In the first case, I use a very simple DataFrame
to try to use pandas.cut()
to count the number of unique values in one column within the range of another column. The code works as expected:
However, in the following code, pandas.cut()
counts the number of unique values. I expect the first bit (1462320000, 1462406400] to have 5 unique values, and other bins, including the last bit (1462752000, 1462838400), to have 0 unique values.
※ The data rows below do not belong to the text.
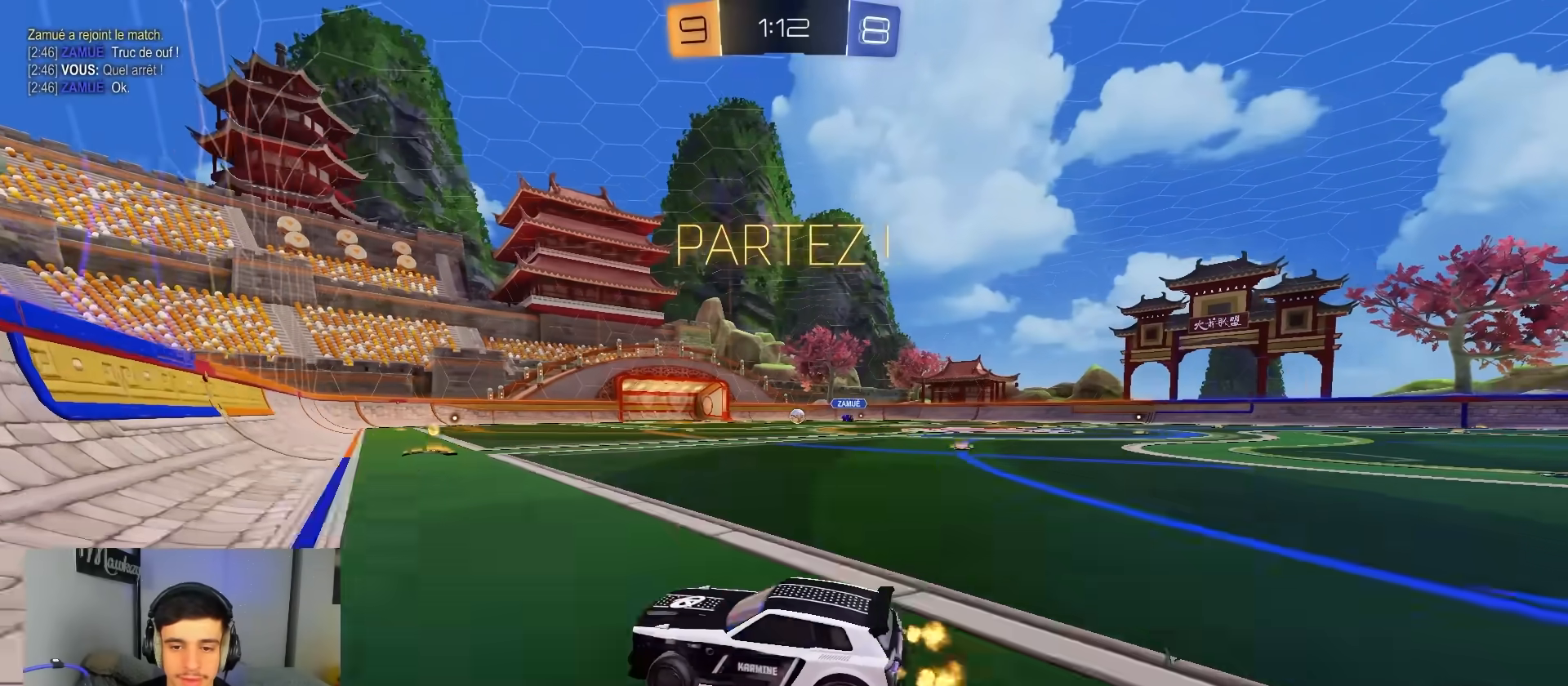
Gameplay with a controller (Xbox layout); each line is a JSON object with the inputs held at the frame after it. "events" lists button and stick changes between this image and that frame as [ms after this image, input, new state], when the widget could be followed in between. Not read: SELECT.
{"buttons": ["A", "B", "X", "R2"], "left_stick": "down", "right_stick": "center", "events": [[267, "B", "down"], [283, "A", "down"], [317, "A", "up"], [350, "A", "down"], [383, "X", "down"], [450, "left_stick", "down"]]}
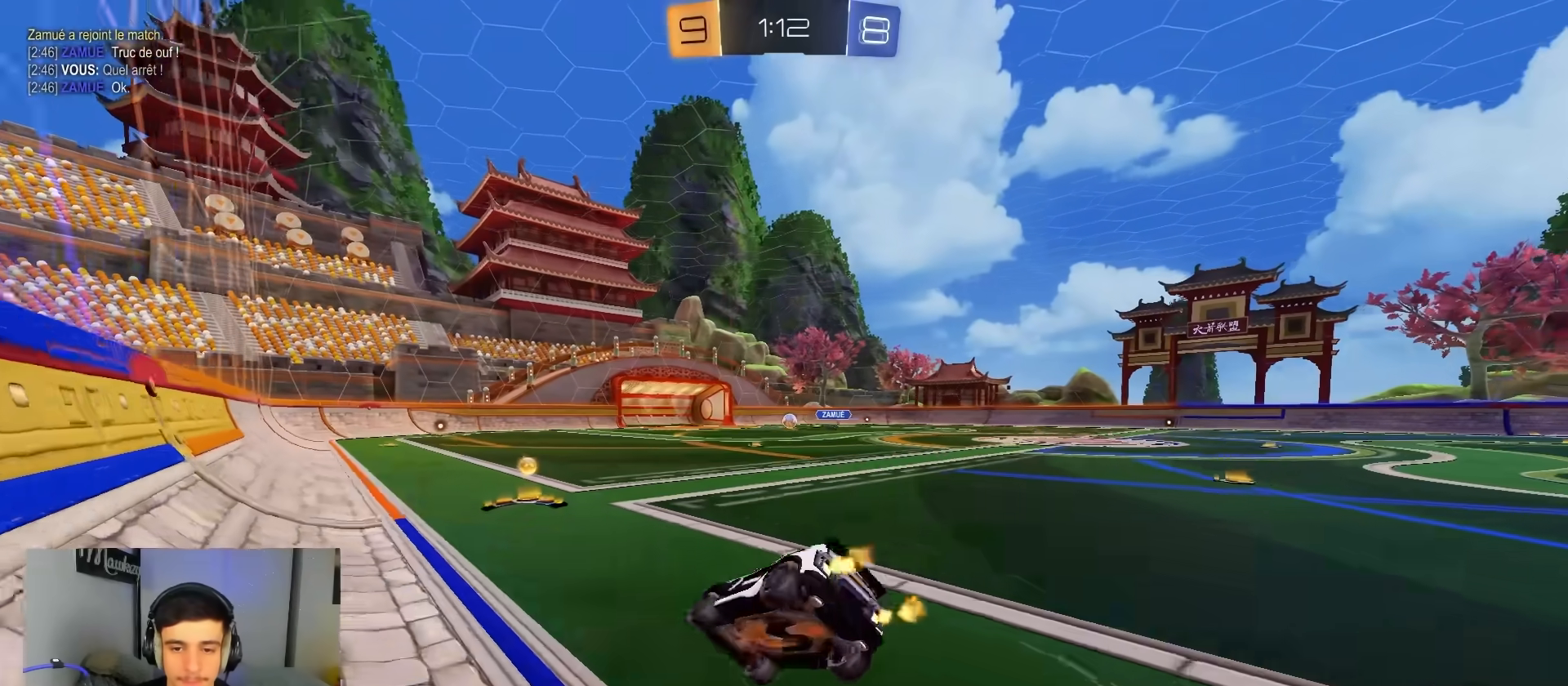
{"buttons": ["A", "B", "X", "R2"], "left_stick": "down-right", "right_stick": "center", "events": [[183, "left_stick", "right"], [283, "left_stick", "down-right"]]}
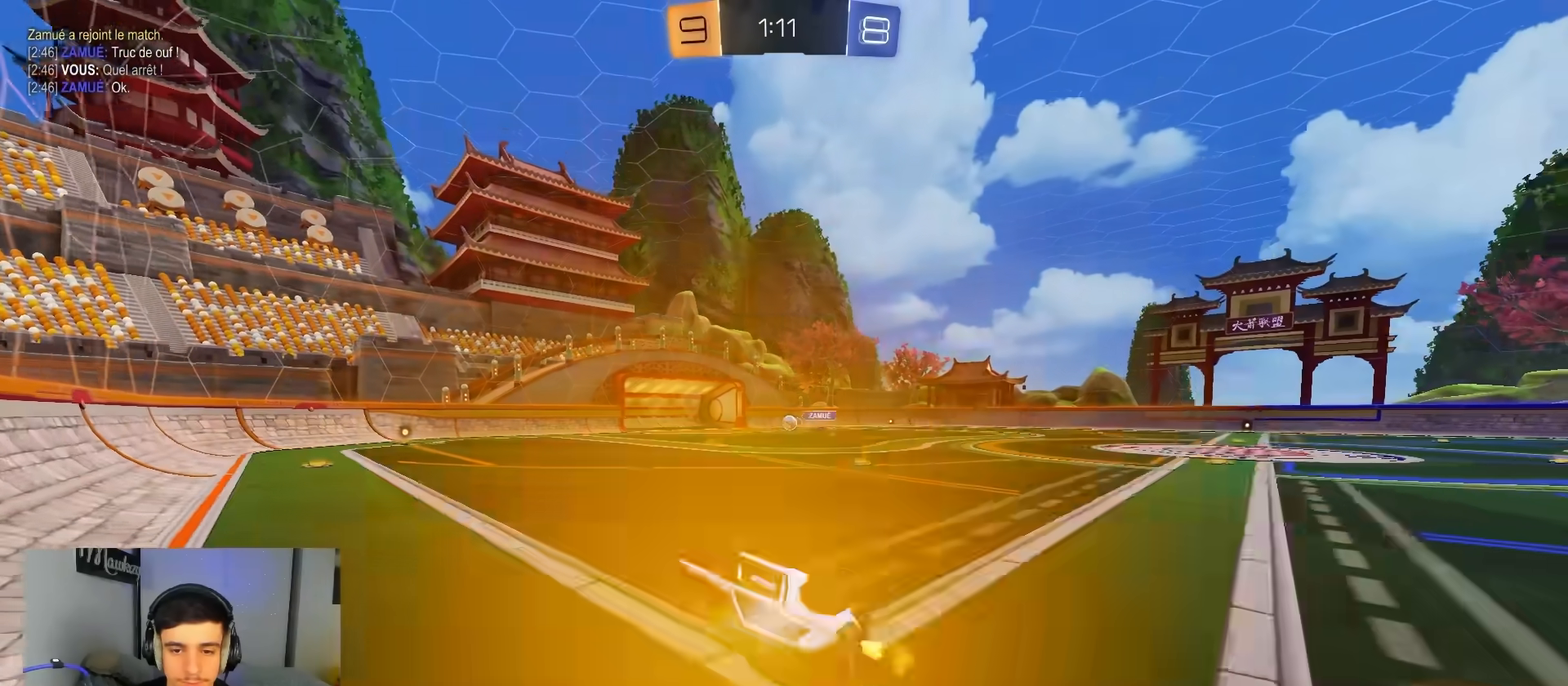
{"buttons": ["B", "R2"], "left_stick": "center", "right_stick": "center", "events": [[50, "B", "up"], [50, "left_stick", "right"], [100, "A", "up"], [167, "left_stick", "up-right"], [183, "X", "up"], [267, "left_stick", "up"], [367, "left_stick", "center"], [467, "B", "down"]]}
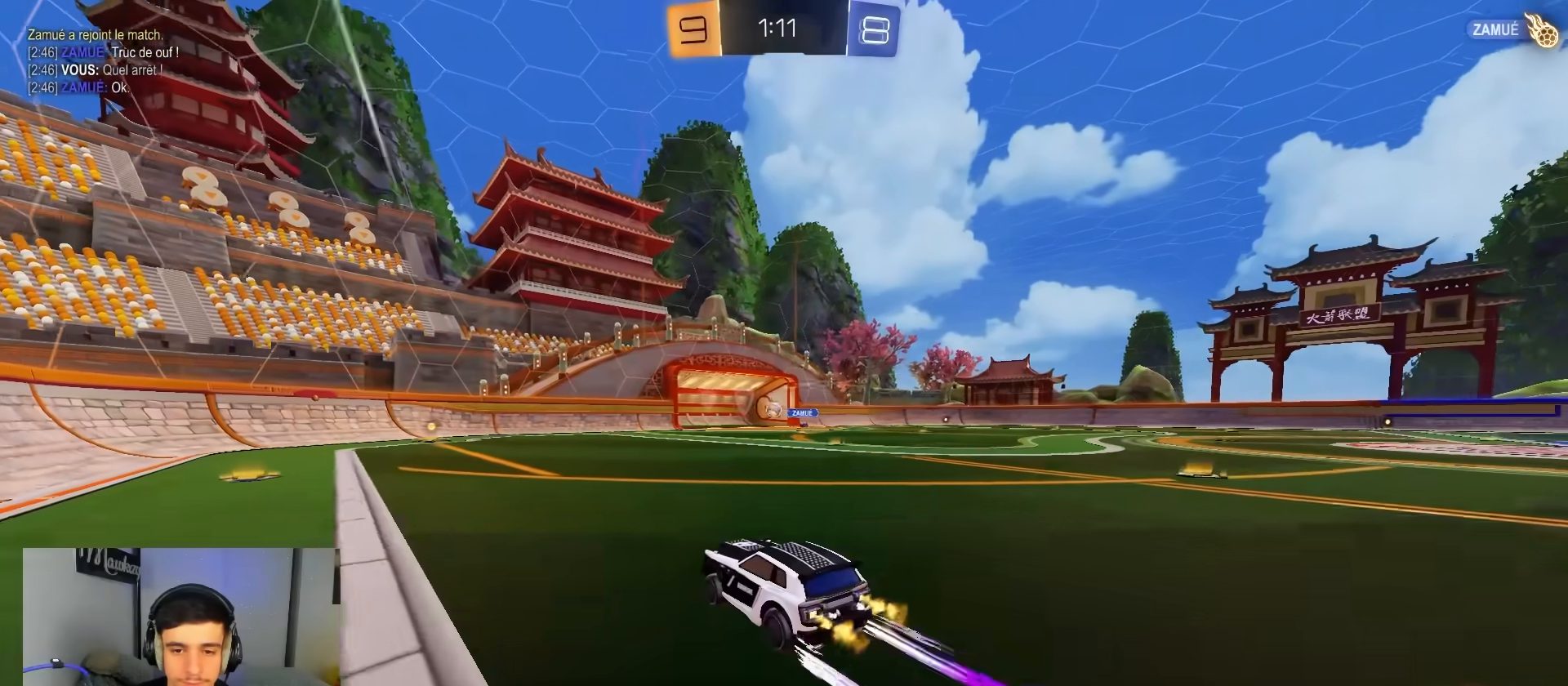
{"buttons": ["R2"], "left_stick": "right", "right_stick": "center", "events": [[67, "left_stick", "down-left"], [217, "B", "up"], [233, "left_stick", "center"], [333, "left_stick", "right"]]}
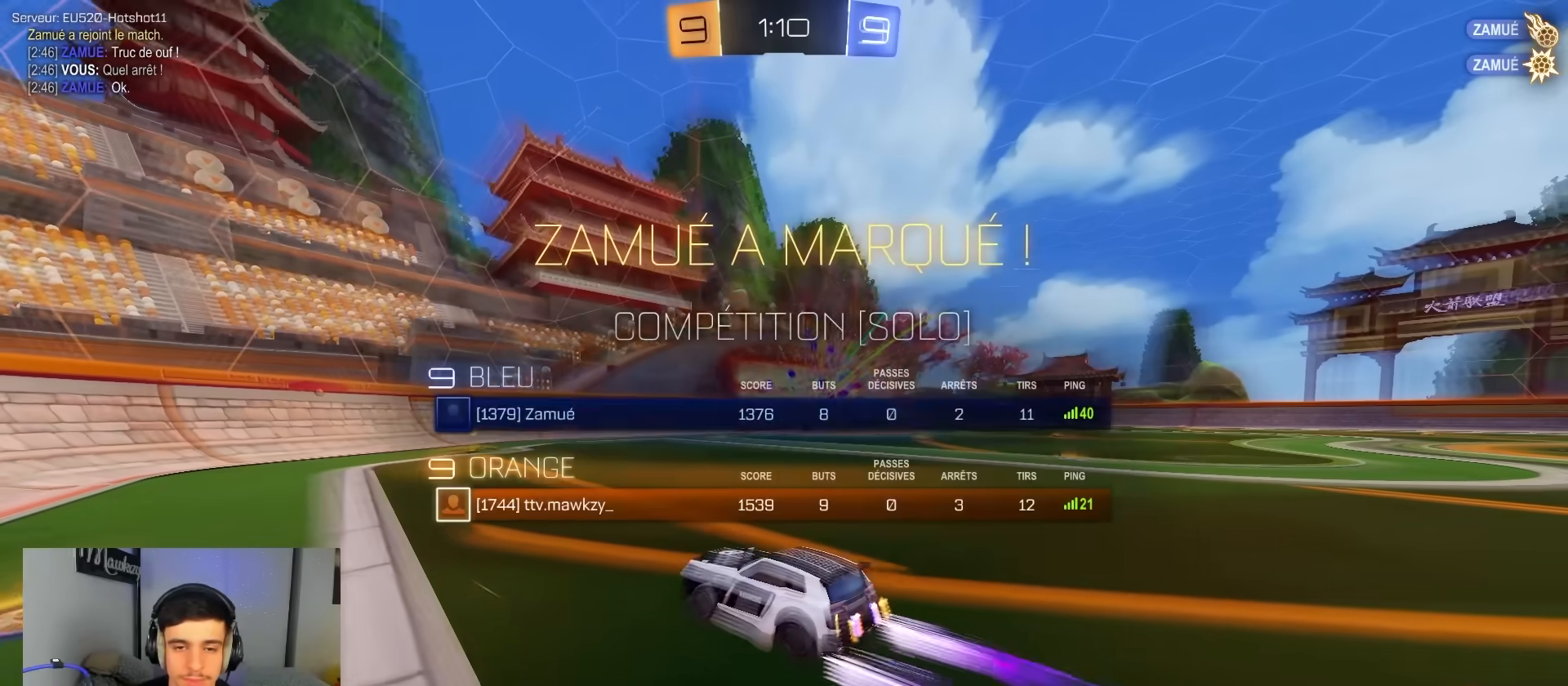
{"buttons": ["R2"], "left_stick": "center", "right_stick": "center", "events": [[50, "B", "down"], [233, "left_stick", "down"], [300, "B", "up"], [300, "left_stick", "center"]]}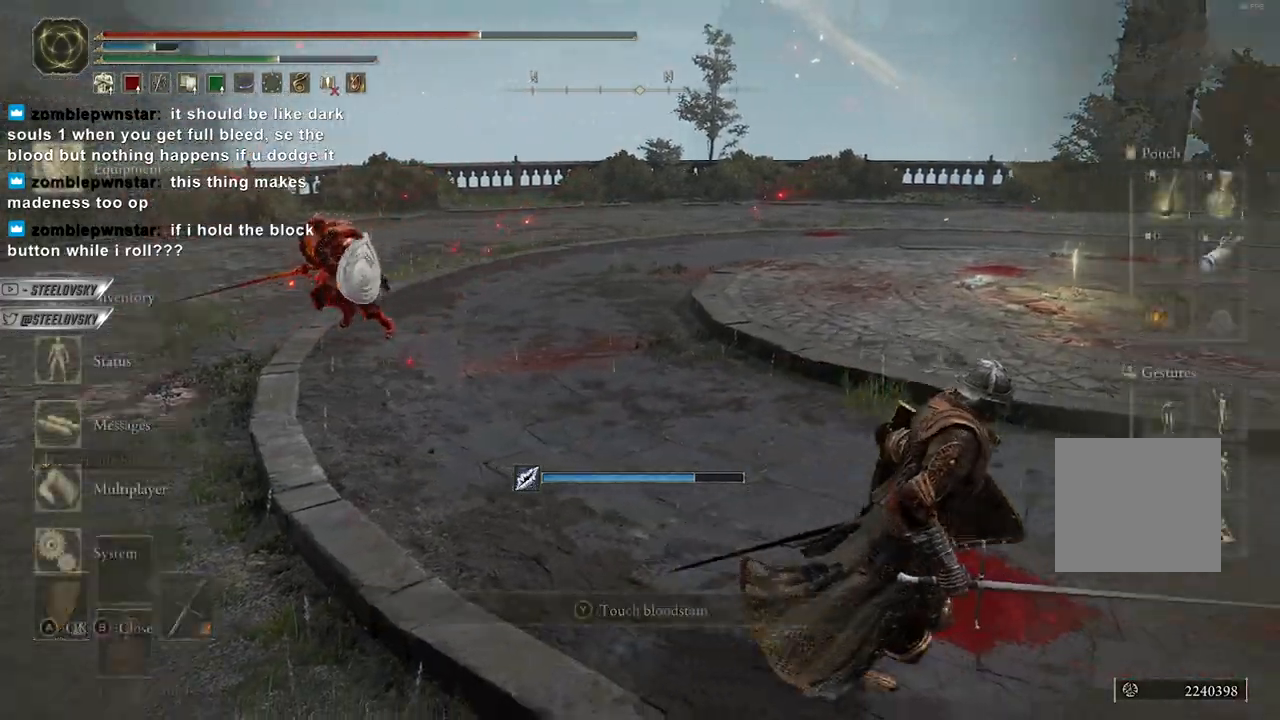
Gameplay with a controller (Xbox layout); each line is a JSON object with the inputs held at the frame after it. "events" lists button and stick changes between this image and that frame as [ms after this image, input, new state], when the widget could be followed in between. Not read: START.
{"buttons": ["B"], "left_stick": "right", "right_stick": "left", "events": [[50, "A", "up"], [100, "A", "down"], [150, "A", "up"], [233, "right_stick", "left"], [367, "DPAD_RIGHT", "down"], [483, "DPAD_RIGHT", "up"]]}
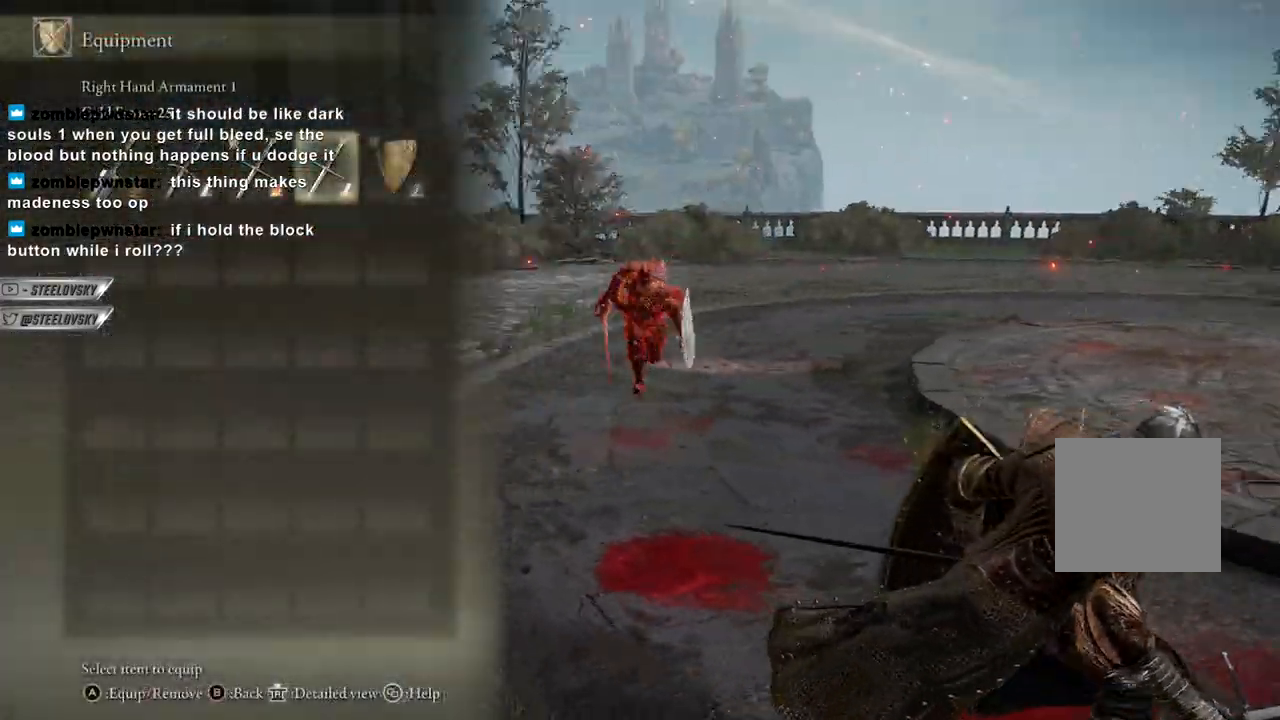
{"buttons": [], "left_stick": "right", "right_stick": "down-left", "events": [[17, "right_stick", "center"], [50, "A", "down"], [117, "A", "up"], [250, "left_stick", "up-right"], [350, "right_stick", "down-left"], [467, "B", "up"], [483, "left_stick", "right"]]}
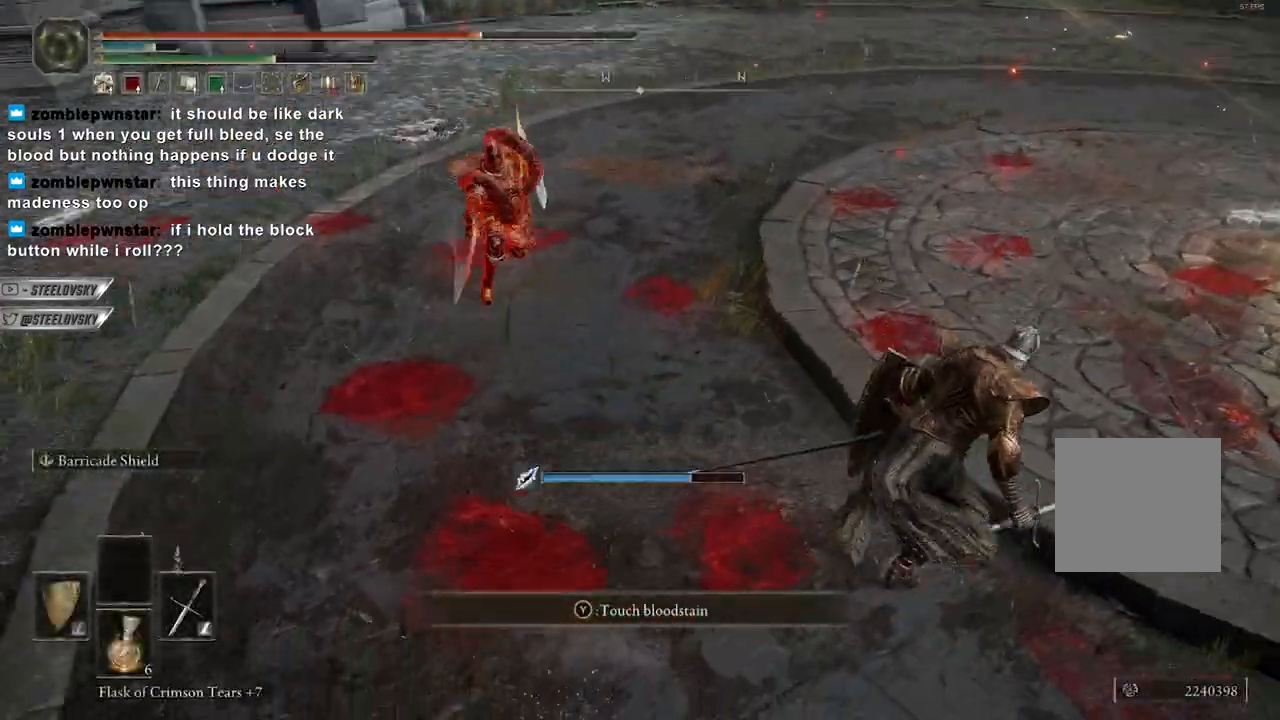
{"buttons": ["L2", "R3"], "left_stick": "up", "right_stick": "up-left", "events": [[17, "right_stick", "center"], [133, "right_stick", "left"], [283, "right_stick", "center"], [367, "left_stick", "up-right"], [417, "R3", "down"], [467, "L2", "down"], [483, "left_stick", "up"], [483, "right_stick", "up-left"]]}
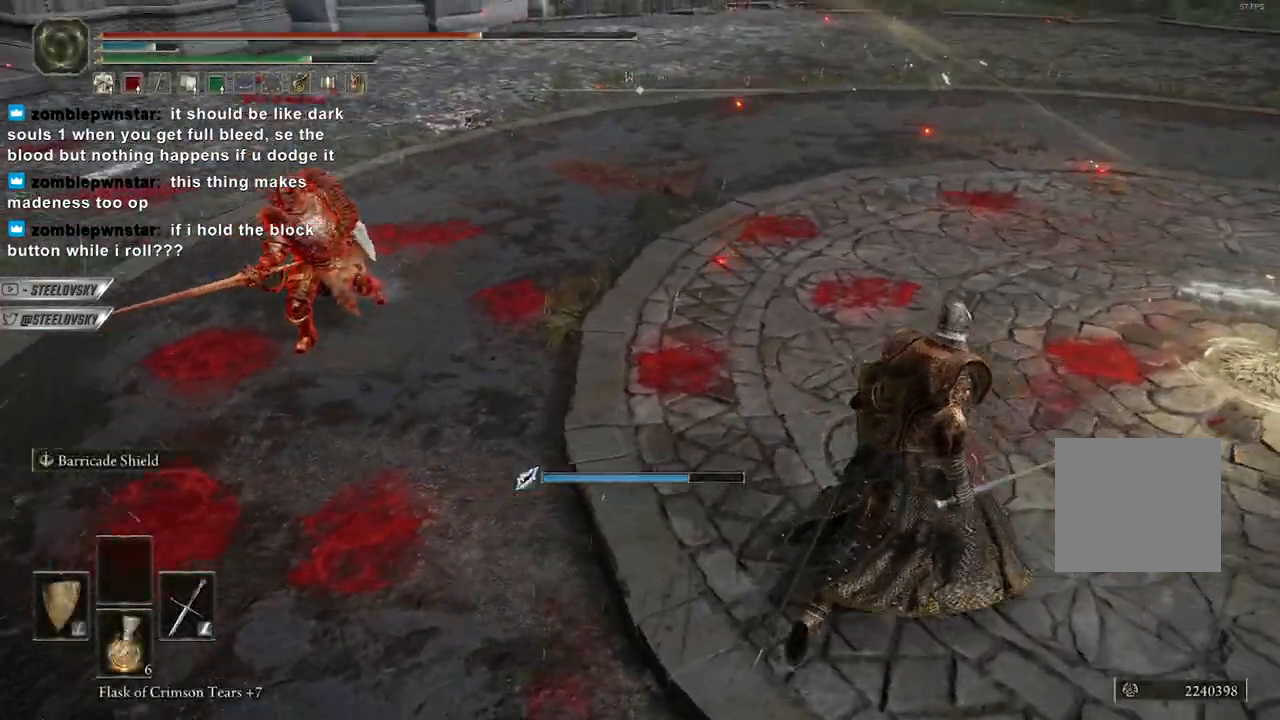
{"buttons": [], "left_stick": "center", "right_stick": "center", "events": [[17, "R3", "up"], [117, "right_stick", "center"], [133, "L2", "up"], [317, "left_stick", "up-right"], [433, "left_stick", "center"]]}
Instead, as shown in the result, the code returns 5 unique values in the last hopper (1462752000, 1462838400], while 2 highlighted values should not be taken into account because they are out of range.
So can anyone explain why pandas.cut()
behaves so strongly in these two cases? In addition, I would be very grateful if you could also tell me how I can correct the code to correctly count the number of unique values in one column in the range of values of another column.
MORE INFO: (please import pandas
and numpy
to run the code, my version of pandas is 0.19.2, and I am using python 2.7)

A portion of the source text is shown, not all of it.